▶ [ABOUT THIS EXERCISE]
Each image should be skipped while the records are restated word for word.

Start of SUPPLIED DATA

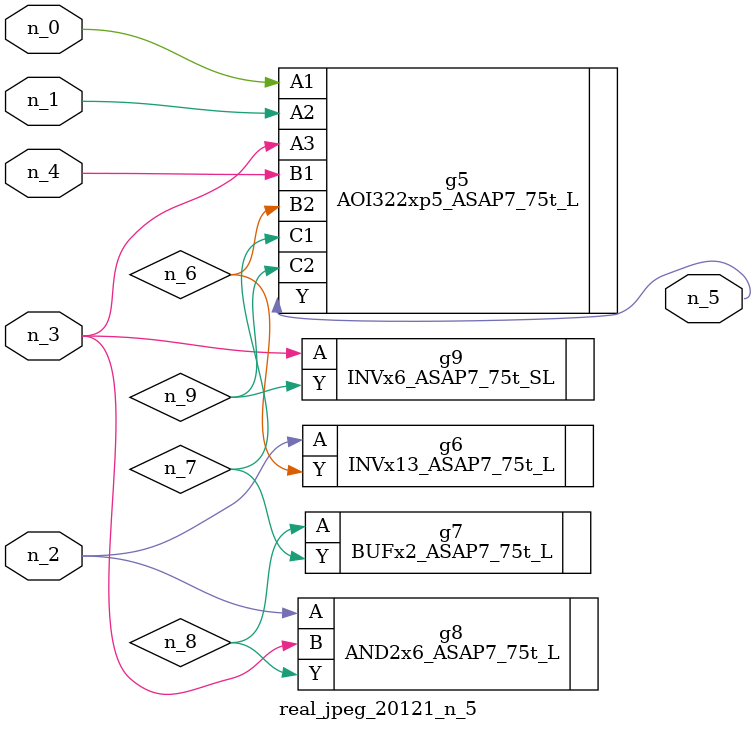
<source format=v>
module real_jpeg_20121_n_5 (n_4, n_0, n_1, n_2, n_3, n_5);

input n_4;
input n_0;
input n_1;
input n_2;
input n_3;

output n_5;

wire n_8;
wire n_6;
wire n_7;
wire n_9;

AOI322xp5_ASAP7_75t_L g5 ( 
.A1(n_0),
.A2(n_1),
.A3(n_3),
.B1(n_4),
.B2(n_6),
.C1(n_7),
.C2(n_9),
.Y(n_5)
);

INVx13_ASAP7_75t_L g6 ( 
.A(n_2),
.Y(n_6)
);

AND2x6_ASAP7_75t_L g8 ( 
.A(n_2),
.B(n_3),
.Y(n_8)
);

INVx6_ASAP7_75t_SL g9 ( 
.A(n_3),
.Y(n_9)
);

BUFx2_ASAP7_75t_L g7 ( 
.A(n_8),
.Y(n_7)
);


endmodule
</source>
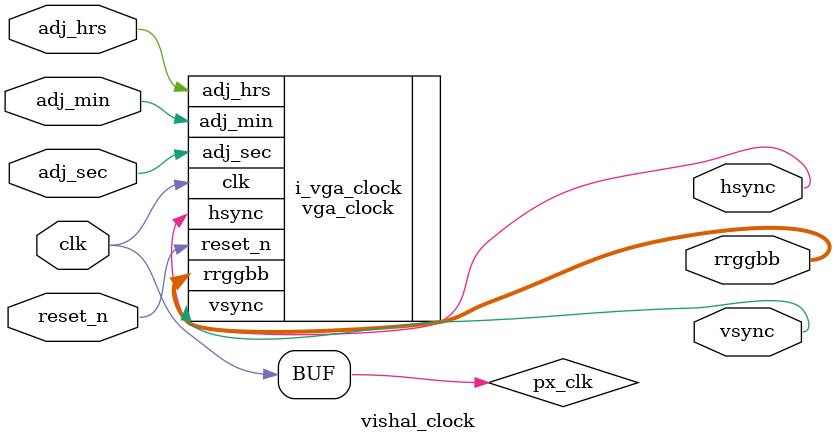
<source format=v>
`default_nettype none

module vishal_clock(
    input  wire       clk    ,
    input  wire       reset_n,
    input  wire       adj_hrs,
    input  wire       adj_min,
    input  wire       adj_sec,
    output wire       hsync  ,
    output wire       vsync  ,
    output wire [5:0] rrggbb
);

    wire px_clk;

    // Generated values for pixel clock of 31.5Mhz and 72Hz frame frecuency.
    // # icepll -i12 -o31.5
    //
    // F_PLLIN:    12.000 MHz (given)
    // F_PLLOUT:   31.500 MHz (requested)
    // F_PLLOUT:   31.500 MHz (achieved)
    //
    // FEEDBACK: SIMPLE
    // F_PFD:   12.000 MHz
    // F_VCO: 1008.000 MHz
    //
    // DIVR:  0 (4'b0000)
    // DIVF: 83 (7'b1010011)
    // DIVQ:  5 (3'b101)
    //
    // FILTER_RANGE: 1 (3'b001)
    //
    `ifdef SYNTH
        SB_PLL40_PAD #(
            .FEEDBACK_PATH("SIMPLE"  ),
            .DIVR         (4'b0000   ),
            .DIVF         (7'b1010011),
            .DIVQ         (3'b101    ),
            .FILTER_RANGE (3'b001    )
        ) uut (
            .RESETB    (1'b1  ),
            .BYPASS    (1'b0  ),
            .PACKAGEPIN(clk   ),
            .PLLOUTCORE(px_clk)
        );
    `else
        assign px_clk = clk;
    `endif

    vga_clock i_vga_clock (
        .clk    (px_clk ),
        .reset_n(reset_n),
        .adj_hrs(adj_hrs),
        .adj_min(adj_min),
        .adj_sec(adj_sec),
        .hsync  (hsync  ),
        .vsync  (vsync  ),
        .rrggbb (rrggbb )
    );

endmodule


</source>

End of SUPPLIED DATA

▶ [REPLY TO THE TASK]
<source format=v>
module real_jpeg_20121_n_5 (n_4, n_0, n_1, n_2, n_3, n_5);

input n_4;
input n_0;
input n_1;
input n_2;
input n_3;

output n_5;

wire n_8;
wire n_6;
wire n_7;
wire n_9;

AOI322xp5_ASAP7_75t_L g5 ( 
.A1(n_0),
.A2(n_1),
.A3(n_3),
.B1(n_4),
.B2(n_6),
.C1(n_7),
.C2(n_9),
.Y(n_5)
);

INVx13_ASAP7_75t_L g6 ( 
.A(n_2),
.Y(n_6)
);

AND2x6_ASAP7_75t_L g8 ( 
.A(n_2),
.B(n_3),
.Y(n_8)
);

INVx6_ASAP7_75t_SL g9 ( 
.A(n_3),
.Y(n_9)
);

BUFx2_ASAP7_75t_L g7 ( 
.A(n_8),
.Y(n_7)
);


endmodule
</source>
<source format=v>
`default_nettype none

module vishal_clock(
    input  wire       clk    ,
    input  wire       reset_n,
    input  wire       adj_hrs,
    input  wire       adj_min,
    input  wire       adj_sec,
    output wire       hsync  ,
    output wire       vsync  ,
    output wire [5:0] rrggbb
);

    wire px_clk;

    // Generated values for pixel clock of 31.5Mhz and 72Hz frame frecuency.
    // # icepll -i12 -o31.5
    //
    // F_PLLIN:    12.000 MHz (given)
    // F_PLLOUT:   31.500 MHz (requested)
    // F_PLLOUT:   31.500 MHz (achieved)
    //
    // FEEDBACK: SIMPLE
    // F_PFD:   12.000 MHz
    // F_VCO: 1008.000 MHz
    //
    // DIVR:  0 (4'b0000)
    // DIVF: 83 (7'b1010011)
    // DIVQ:  5 (3'b101)
    //
    // FILTER_RANGE: 1 (3'b001)
    //
    `ifdef SYNTH
        SB_PLL40_PAD #(
            .FEEDBACK_PATH("SIMPLE"  ),
            .DIVR         (4'b0000   ),
            .DIVF         (7'b1010011),
            .DIVQ         (3'b101    ),
            .FILTER_RANGE (3'b001    )
        ) uut (
            .RESETB    (1'b1  ),
            .BYPASS    (1'b0  ),
            .PACKAGEPIN(clk   ),
            .PLLOUTCORE(px_clk)
        );
    `else
        assign px_clk = clk;
    `endif

    vga_clock i_vga_clock (
        .clk    (px_clk ),
        .reset_n(reset_n),
        .adj_hrs(adj_hrs),
        .adj_min(adj_min),
        .adj_sec(adj_sec),
        .hsync  (hsync  ),
        .vsync  (vsync  ),
        .rrggbb (rrggbb )
    );

endmodule


</source>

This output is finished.